This mini-project is an exercise in the use of Python and some of its tools. More than that, the data extracted by the script will most iikely be of use later on.
- Beautiful Soup
- Scrapy
- Selenium
- Numpy
- Pandas
- Scikit-learn
- Matplotlib
MMDA provides traffic data for all major lines in Metro Manila. For this mini-project, EDSA traffic data will be extracted, analyzed, and visualized from the following link: http://mmdatraffic.interaksyon.com/line-view-edsa.php. Since the data on-site updates periodically, this script is meant to collect the data within a certain timeframe. When the extracted data is deemed sufficient, the visualization of individual roads can then be executed. At this point, all the necessary data has been aquired. Then, analysis will be conducted based on the collected data.
Ideally, the mathematical models that will be applied during data analysis will process the data in a way that it "tells a story". These methods are applicable in numerous contexts that are useful both in theory and in practice as it offers an avenue to accurately predict future conditions.

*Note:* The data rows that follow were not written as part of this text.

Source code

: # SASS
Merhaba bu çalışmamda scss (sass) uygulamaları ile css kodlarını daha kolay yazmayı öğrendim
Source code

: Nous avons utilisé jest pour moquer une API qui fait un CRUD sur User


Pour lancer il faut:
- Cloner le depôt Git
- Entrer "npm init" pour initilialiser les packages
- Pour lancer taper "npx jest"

At present, the script features polynomial regression as its primary tool of analysis. It is still being tested for reliability and accuracy and is subject to change in the case that it does not perform as well as expected. Alternatively, the script can include all kinds of analysis models and produce both a working model with satisfactory accuracy and a comparison across all models.
After an extraction period of 7 days, sufficient data has been collected in order to start munging. Pre-processing will be executed in the following manner:
- Collate data from raw .csv files
- Separate aforementioned data into two 2-dimensional numpy arrays (southbound and northbound)
- Place data in such a way that it is arranged chronologically with respect to the individual lines
- Take the average for every 4 entries since this represents 1 hour The last step is necessary since visualization and line fitting is unhelpful when considering the entire scope of raw data. Breaking the data into several pieces and analysing each set is more conducive for meaningful story telling. As was explained in the previous notebook, polynomial regression is the tool of choice for this task.
Note that during the 7-day timeframe of data extraction, there was a holiday in the middle of the week. To be more specific, it fell on a Wednesday. This factor will be taken into consideration when analyzing individual days.